I have been a part of 2 - 400 roaster slaughters. We brought in a guy from the Fraser valley who had a truck with all the gear, killing station, blancher, plucker and then an assistant who gutted and finished the cleaning at the end of the line. With his operation we were able to process nearly 400 birds in 4 hours. It is quite an efficient operation. Trev, the owner of the truck is a licensed processor but not an inspector. He is licensed to process only personal use birds, not for retail. Trev probably processes 4 days a week and seems to have a good head to not become jaded.

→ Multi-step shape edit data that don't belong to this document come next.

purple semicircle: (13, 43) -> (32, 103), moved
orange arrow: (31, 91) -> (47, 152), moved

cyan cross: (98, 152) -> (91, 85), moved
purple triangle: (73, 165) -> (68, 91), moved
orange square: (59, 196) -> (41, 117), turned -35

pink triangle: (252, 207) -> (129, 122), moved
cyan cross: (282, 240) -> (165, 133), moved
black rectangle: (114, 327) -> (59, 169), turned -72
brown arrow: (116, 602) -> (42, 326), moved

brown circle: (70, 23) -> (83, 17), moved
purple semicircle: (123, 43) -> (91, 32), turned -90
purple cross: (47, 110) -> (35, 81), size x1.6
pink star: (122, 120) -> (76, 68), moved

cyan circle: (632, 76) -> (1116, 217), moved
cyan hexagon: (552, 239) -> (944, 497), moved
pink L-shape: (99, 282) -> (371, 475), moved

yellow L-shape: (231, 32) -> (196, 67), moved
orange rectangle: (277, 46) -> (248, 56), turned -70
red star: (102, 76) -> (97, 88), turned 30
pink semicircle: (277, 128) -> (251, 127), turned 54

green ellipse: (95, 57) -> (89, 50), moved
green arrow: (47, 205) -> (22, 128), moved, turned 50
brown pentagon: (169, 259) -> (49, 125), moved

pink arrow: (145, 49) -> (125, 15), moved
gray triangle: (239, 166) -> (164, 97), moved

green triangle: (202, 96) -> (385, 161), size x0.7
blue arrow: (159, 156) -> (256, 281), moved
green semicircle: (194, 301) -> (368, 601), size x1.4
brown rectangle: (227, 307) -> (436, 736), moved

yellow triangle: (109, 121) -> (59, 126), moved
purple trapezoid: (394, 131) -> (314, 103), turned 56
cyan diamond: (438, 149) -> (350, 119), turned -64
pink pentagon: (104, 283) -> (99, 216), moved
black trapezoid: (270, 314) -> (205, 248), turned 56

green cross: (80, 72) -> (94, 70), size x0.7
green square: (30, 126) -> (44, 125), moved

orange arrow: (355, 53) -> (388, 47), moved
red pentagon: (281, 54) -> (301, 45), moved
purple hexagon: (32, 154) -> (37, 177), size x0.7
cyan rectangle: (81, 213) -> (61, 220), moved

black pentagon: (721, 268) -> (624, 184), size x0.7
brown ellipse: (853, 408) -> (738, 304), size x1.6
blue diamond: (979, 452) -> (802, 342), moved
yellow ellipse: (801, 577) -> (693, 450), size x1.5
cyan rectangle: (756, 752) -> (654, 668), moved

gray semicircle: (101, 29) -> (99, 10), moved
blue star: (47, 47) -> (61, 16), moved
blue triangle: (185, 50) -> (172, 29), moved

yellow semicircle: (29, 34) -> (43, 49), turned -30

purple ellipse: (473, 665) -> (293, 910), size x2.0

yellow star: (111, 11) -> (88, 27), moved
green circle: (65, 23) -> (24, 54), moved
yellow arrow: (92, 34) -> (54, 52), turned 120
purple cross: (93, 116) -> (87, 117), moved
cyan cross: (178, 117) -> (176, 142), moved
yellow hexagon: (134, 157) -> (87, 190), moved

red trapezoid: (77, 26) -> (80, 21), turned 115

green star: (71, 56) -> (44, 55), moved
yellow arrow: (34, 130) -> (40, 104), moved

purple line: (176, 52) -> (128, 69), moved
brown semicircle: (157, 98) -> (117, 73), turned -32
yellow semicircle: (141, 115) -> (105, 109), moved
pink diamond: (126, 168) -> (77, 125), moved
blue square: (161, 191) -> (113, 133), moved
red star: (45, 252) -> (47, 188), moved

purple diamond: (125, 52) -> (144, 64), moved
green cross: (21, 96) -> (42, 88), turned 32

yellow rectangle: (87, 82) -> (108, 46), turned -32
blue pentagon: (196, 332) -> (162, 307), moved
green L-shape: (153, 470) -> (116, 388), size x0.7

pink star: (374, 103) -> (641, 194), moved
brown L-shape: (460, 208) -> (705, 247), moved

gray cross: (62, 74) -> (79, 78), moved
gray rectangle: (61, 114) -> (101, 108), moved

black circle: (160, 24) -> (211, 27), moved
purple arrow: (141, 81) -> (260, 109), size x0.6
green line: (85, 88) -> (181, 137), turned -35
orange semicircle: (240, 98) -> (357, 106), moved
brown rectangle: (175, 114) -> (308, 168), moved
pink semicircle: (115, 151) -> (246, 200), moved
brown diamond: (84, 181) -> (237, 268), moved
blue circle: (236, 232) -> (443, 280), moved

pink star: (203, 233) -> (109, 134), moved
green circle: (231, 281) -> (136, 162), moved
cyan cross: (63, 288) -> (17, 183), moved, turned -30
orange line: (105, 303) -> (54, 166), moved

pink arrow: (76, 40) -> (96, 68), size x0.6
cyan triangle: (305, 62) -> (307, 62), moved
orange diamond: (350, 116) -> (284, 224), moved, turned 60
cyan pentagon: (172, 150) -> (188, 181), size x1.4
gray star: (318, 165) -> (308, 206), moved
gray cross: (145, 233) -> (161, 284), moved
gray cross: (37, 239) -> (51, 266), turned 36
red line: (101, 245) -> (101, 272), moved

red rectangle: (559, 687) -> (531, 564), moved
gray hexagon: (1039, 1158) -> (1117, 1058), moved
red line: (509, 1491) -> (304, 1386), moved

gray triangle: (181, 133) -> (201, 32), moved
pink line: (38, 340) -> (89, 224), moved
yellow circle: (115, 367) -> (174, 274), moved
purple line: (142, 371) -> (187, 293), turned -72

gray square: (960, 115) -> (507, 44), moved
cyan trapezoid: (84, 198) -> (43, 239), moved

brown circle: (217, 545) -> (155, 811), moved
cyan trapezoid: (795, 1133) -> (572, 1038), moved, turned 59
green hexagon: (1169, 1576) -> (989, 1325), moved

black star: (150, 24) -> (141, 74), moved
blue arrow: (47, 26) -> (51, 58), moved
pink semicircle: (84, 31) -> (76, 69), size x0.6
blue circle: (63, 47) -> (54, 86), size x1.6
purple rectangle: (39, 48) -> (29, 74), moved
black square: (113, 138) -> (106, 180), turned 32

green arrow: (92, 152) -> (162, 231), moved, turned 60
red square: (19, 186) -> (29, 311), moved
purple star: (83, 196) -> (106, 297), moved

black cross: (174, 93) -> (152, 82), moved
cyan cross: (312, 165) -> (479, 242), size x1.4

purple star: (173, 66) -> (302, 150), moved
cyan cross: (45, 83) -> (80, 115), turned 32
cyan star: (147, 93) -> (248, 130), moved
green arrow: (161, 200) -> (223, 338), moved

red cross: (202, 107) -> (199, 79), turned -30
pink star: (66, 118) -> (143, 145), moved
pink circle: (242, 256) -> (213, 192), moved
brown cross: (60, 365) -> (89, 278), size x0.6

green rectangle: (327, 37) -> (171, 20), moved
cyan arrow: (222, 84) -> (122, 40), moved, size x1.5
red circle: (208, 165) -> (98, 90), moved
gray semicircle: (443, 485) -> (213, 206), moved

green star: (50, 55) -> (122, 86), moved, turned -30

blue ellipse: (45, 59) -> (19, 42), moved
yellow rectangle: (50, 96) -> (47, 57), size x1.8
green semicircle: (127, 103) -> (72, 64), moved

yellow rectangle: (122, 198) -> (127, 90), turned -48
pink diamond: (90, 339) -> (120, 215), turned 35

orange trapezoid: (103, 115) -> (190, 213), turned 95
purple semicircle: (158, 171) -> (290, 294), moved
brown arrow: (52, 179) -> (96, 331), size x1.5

If we as a society keep our food sacred than we will always have compassion in our actions. When I am up and running, I am not sure what my schedule will be. I am guessing that it will be once a week and maybe somewhere between 20 to 100 birds and hour. To process 100 birds an hour the system needs to be pretty darn together.
This summer we are getting 50 broilers chicks to raise and butcher for ourselves. Meat just for my family. I will attempt to mimick the system that I think will be our system. The location, the tables, the plucker, the blancher, the water system, the composting system. In the past when I had to cull my laying hens because they were too old and weren't laying very well it has truly been a task. At the end I would be quite tired. We weren't keeping the hens for stewing, simply throwing them away up in the woods. What a waste. Now I can see that. Putting those hens in the freezer or selling them to people who want to make soup from them will be more fulfilling and purposeful.